17Partidário, ao contrário de Melo Freire, da limitação do poder régio pelas «leis fundamentais» do reino encaradas numa perspectiva contratualista, Ribeiro dos Santos escrevia, por exemplo: «Em um século de razão e humanidade, em que os monarcas da Europa reconhecem que foram criados para os seus povos, e que os interesses dos seus vassalos são os únicos objectos do seu governo, não pode esperar-se que a nossa augusta Soberana (…) deixe de aprovar estes desígnios e de firmar, pela sabedoria e prudência das suas leis, os antigos direitos e regalias dos seus povos» (Santos, cit. por Pereira, 2005, 259).
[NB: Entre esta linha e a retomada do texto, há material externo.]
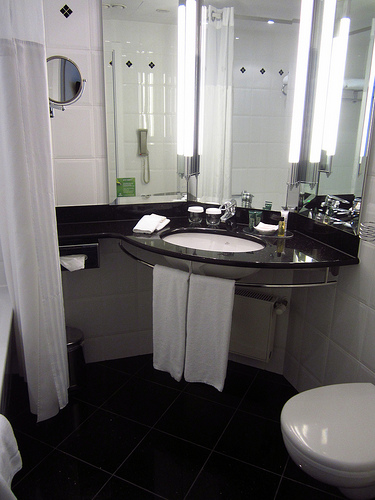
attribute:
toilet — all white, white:
[279, 384, 374, 500]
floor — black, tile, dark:
[1, 353, 374, 499]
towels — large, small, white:
[151, 263, 237, 395]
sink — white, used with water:
[160, 224, 269, 282]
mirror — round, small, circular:
[46, 56, 88, 114]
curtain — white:
[1, 0, 70, 422]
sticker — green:
[116, 178, 135, 198]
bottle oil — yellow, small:
[277, 216, 286, 238]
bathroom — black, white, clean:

18No complexo jogo entre o singular povo e o plural povos, nas suas várias configurações ao longo do período em estudo, parece também perceber-se uma preferência pela utilização do plural quando está em causa o significado do termo povo na sua primitiva acepção territorial de moradores de vila, cidade ou lugar. Fundado num entendimento do reino como o conjunto, plural, dessas unidades territoriais e de outros corpos políticos (Hespanha, 1993), o uso do termo povos mantém-se até tarde no vocabulário político português e, embora se registe uma clara tendência, ao longo da primeira metade de Oitocentos, para um fortalecimento do singular, ainda podemos encontrar um frequente recurso ao plural em meados do século.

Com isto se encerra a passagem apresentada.